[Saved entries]
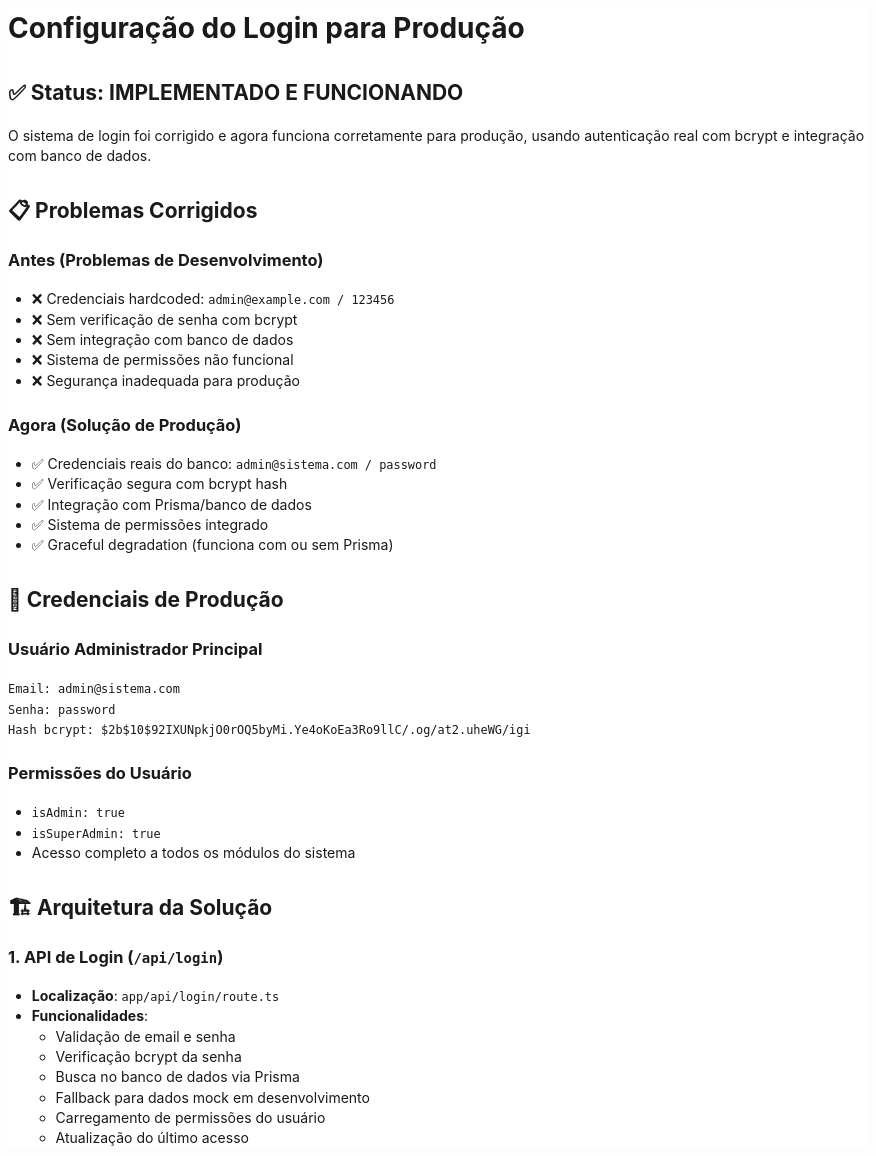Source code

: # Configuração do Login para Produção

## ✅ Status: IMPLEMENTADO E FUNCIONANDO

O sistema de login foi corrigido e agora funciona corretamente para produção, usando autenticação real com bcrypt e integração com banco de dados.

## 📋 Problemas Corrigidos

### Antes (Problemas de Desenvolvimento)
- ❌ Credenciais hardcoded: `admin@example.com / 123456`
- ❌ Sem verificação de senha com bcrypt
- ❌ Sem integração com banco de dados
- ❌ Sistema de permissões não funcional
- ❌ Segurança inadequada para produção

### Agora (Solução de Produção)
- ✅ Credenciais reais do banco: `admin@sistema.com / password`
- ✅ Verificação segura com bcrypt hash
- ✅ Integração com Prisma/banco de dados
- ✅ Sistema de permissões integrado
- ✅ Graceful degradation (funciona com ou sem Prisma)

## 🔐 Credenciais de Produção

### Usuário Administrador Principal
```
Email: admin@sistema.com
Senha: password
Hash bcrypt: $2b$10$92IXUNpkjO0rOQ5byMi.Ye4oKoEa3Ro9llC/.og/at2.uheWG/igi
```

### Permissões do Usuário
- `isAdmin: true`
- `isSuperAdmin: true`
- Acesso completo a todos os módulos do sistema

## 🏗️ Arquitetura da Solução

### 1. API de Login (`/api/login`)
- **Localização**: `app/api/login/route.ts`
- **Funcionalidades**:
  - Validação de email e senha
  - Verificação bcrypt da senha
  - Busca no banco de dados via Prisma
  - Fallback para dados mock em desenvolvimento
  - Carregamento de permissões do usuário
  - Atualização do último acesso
---
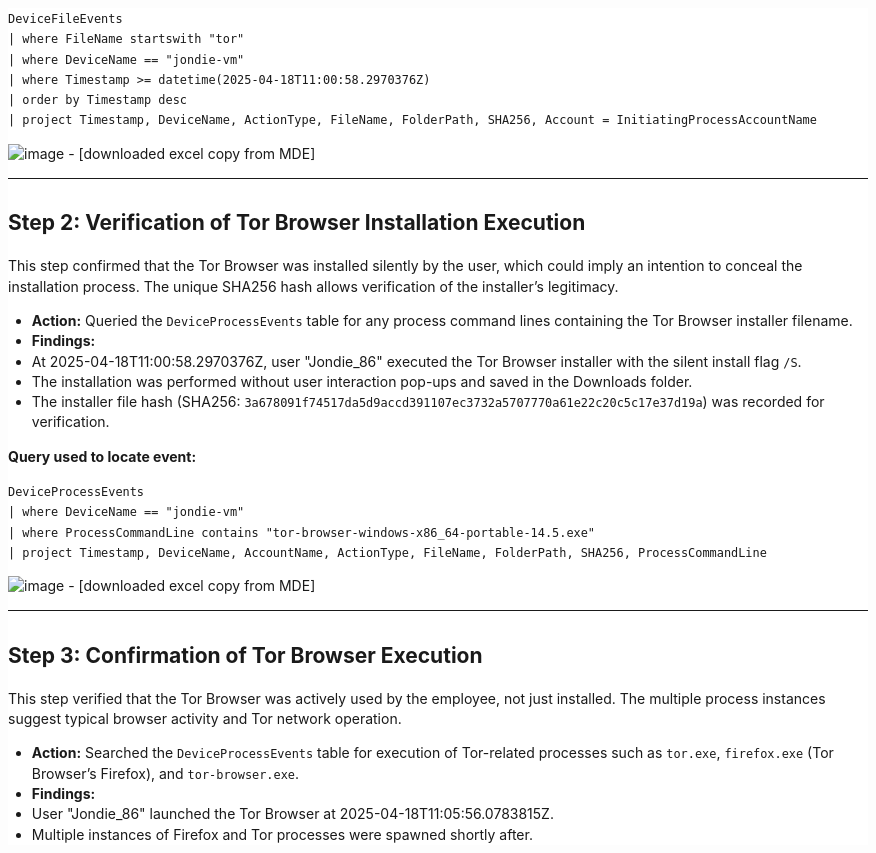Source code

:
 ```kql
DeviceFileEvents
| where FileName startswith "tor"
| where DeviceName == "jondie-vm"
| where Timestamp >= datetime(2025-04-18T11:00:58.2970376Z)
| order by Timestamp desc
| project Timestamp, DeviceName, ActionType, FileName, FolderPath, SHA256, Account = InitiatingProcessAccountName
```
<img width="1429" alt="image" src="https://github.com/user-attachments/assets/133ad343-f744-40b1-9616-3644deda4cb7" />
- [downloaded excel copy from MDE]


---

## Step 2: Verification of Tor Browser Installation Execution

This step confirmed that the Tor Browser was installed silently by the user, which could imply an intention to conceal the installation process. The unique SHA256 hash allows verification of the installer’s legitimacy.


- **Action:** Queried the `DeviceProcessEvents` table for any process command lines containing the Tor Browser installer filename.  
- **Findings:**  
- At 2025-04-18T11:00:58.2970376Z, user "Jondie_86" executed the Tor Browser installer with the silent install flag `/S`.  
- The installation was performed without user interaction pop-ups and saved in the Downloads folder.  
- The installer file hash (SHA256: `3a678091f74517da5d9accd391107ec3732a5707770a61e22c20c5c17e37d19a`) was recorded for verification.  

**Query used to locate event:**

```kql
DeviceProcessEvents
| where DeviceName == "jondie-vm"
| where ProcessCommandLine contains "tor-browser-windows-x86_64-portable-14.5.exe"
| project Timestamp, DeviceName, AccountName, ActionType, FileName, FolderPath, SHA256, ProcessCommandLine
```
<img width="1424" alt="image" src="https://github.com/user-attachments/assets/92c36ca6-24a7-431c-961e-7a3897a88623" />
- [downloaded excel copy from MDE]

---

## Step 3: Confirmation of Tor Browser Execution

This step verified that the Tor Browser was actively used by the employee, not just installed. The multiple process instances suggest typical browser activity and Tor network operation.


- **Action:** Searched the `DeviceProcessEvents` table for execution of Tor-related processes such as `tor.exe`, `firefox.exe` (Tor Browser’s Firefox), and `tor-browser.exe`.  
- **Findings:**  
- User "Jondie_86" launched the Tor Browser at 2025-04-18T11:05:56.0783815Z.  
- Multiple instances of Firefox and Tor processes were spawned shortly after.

▶ _PROMPT_
Which lines in the data hold the string "https"? Copy each of them.

▶ _SOLVED EXERCISE_
<img width="1429" alt="image" src="https://github.com/user-attachments/assets/133ad343-f744-40b1-9616-3644deda4cb7" />
<img width="1424" alt="image" src="https://github.com/user-attachments/assets/92c36ca6-24a7-431c-961e-7a3897a88623" />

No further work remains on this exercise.